La crise politique italienne ne devrait pas contaminer la zone euro
La bourse de Milan a reculé de plus de 2% lundi, en raison de l’incertitude politique en Italie. Les autres places financières ont résisté. Les analystes excluent, à ce stade, un «Italexit»
Le refus du président italien Sergio Mattarella de nommer un gouvernement ouvertement eurosceptique et les perspectives incertaines de nouvelles élections ont pesé sur la bourse de Milan lundi. Celle-ci a clôturé à -2,08% par rapport à vendredi qui avait déjà enregistré un fort recul.
Autre indicateur qui prend la mesure de la crise: le rendement des obligations italiennes à 10 ans a grimpé à 2,684%, atteignant le niveau le plus haut depuis 2013. A titre de comparaison, celui du bon allemand de référence était de 0,344%.
Car sur le fond, la dette italienne pèse comme une épée de Damoclès sur l’économie de la Péninsule. Elle s’élevait fin mars à 2302 milliards d’euros, soit 132% du produit intérieur brut du pays. C’est le ratio le plus élevé en Europe, derrière la Grèce, et bien loin de la limite de 60% prescrite par le Pacte de stabilité.
«On est une nouvelle fois déçu par l’incapacité des Italiens à prendre les décisions qui instaurent la confiance»
MARIE OWENS THOMSEN, CHEFFE ÉCONOMISTE DE CA INDOSUEZ À GENÈVE
Gains de l’année effacés
«Les titres italiens ont effacé tous les gains enregistrés depuis le début de l’année en quelques jours, fait remarquer Marie Owens Thomsen, cheffe économiste de la banque CA Indosuez à Genève. On est une nouvelle fois déçu par l’incapacité des Italiens à prendre les décisions qui instaurent la confiance.» Selon elle, les prochaines élections annoncées d’ici au début de l’année prochaine vont prolonger la volatilité. D’autant plus que le gouvernement intérimaire aura une faible marge de manoeuvre dans la gestion du pays.
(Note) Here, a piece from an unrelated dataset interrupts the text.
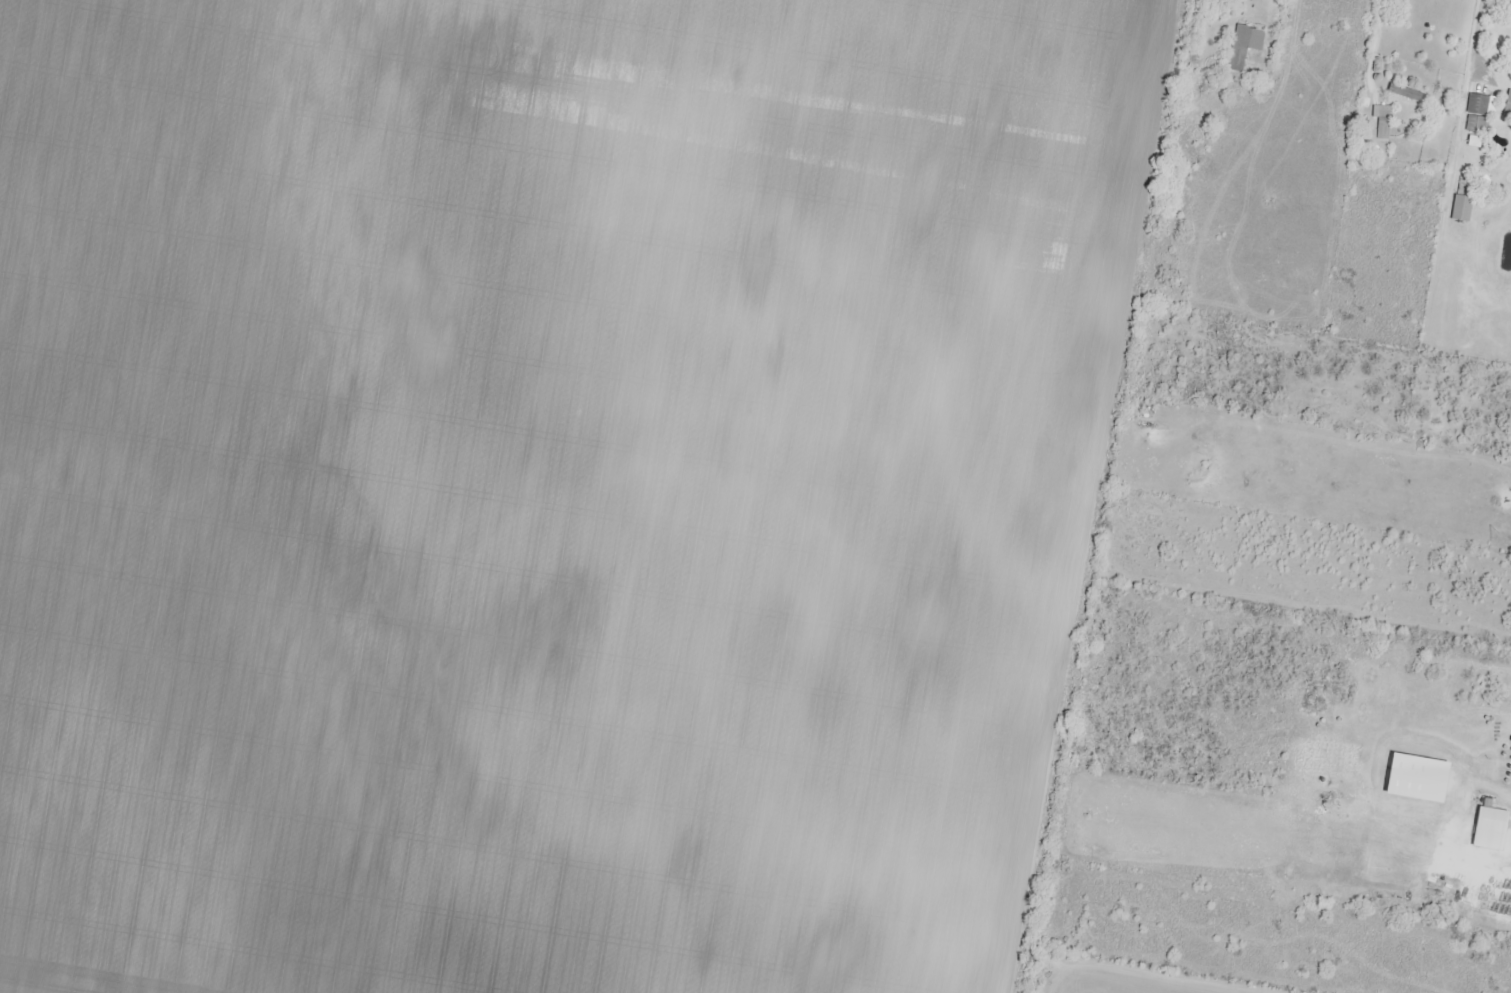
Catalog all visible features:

Marie Owens Thomsen fait toutefois remarquer que les autres places financières européennes n’ont pas suivi le mouvement de la bourse de Milan. Elles ont en effet terminé la journée de lundi en zone négative, mais les pertes ont été limitées. «Notre scénario de base exclut la contagion de la crise italienne à la zone euro, explique-telle. Celle-ci s’est beaucoup consolidée par rapport à 2011.» Selon elle, les investisseurs sous-estiment parfois l’engagement des Européens pour minimiser les risques.
A ce propos, Samy Chaar, chef économiste de la banque Lombard Odier, ajoute que les fondamentaux économiques de la zone euro sont solides. «D’autres facteurs comme les perspectives d’une guerre commerciale entre les Etats-Unis et la Chine, la situation en Corée du Nord ou encore l’éventuelle motion de censure contre le gouvernement espagnol vont influencer les places financières, explique-t-il. Mais globalement, nous restons constructifs sur la base de la solidité et la dynamique de l’économie européenne et mondiale.»
Un retrait serait désastreux
Pour sa part, Gero Jung, chef économiste de Mirabaud Asset Management, souligne que les deux partis non traditionnels qui pourraient remporter les législatives usent de moins en moins de la rhétorique de sortie de la zone euro. Cela apaise les marchés et réduit la pression sur le taux de change de la monnaie européenne.
«A ce stade, au lieu d’un retrait, potentiellement désastreux pour les 19 pays membres de la zone euro, les Italiens se focalisent principalement sur des stimuli fiscaux domestiques», dit-il. Selon lui, grâce à son surplus primaire, l’Italie a une marge de manoeuvre pour augmenter les dépenses publiques.
Samy Chaar tient à souligner que la volatilité à la bourse de Milan ne fait que refléter les bruits sur la scène politique. «A terme, le marché veut savoir comment les Italiens voient leur appartenance à la zone euro, souligne-t-il. En cas d’euroscepticisme marqué, les réactions seront beaucoup plus prononcées.» Il craint toutefois que les prochaines élections ne permettent pas de clarifier le positionnement italien même si le pire des scénarios lui paraît irréaliste.
«Restons constructifs»
Philippe Waechter, responsable de la recherche économique du fonds Ostrum AM, affirme que les prochaines élections générales en Italie seront centrées sur l’appartenance de l’Italie à la zone euro. «Ce qui effraie, c’est que les Italiens n’en sont plus fans», relève-t-il.
Dans le dernier sondage (octobre 2017) Eurobaromètre de la Commission européenne, 40% des Italiens pensaient que l’euro était une mauvaise chose pour leur pays, contre 45% d’avis positifs.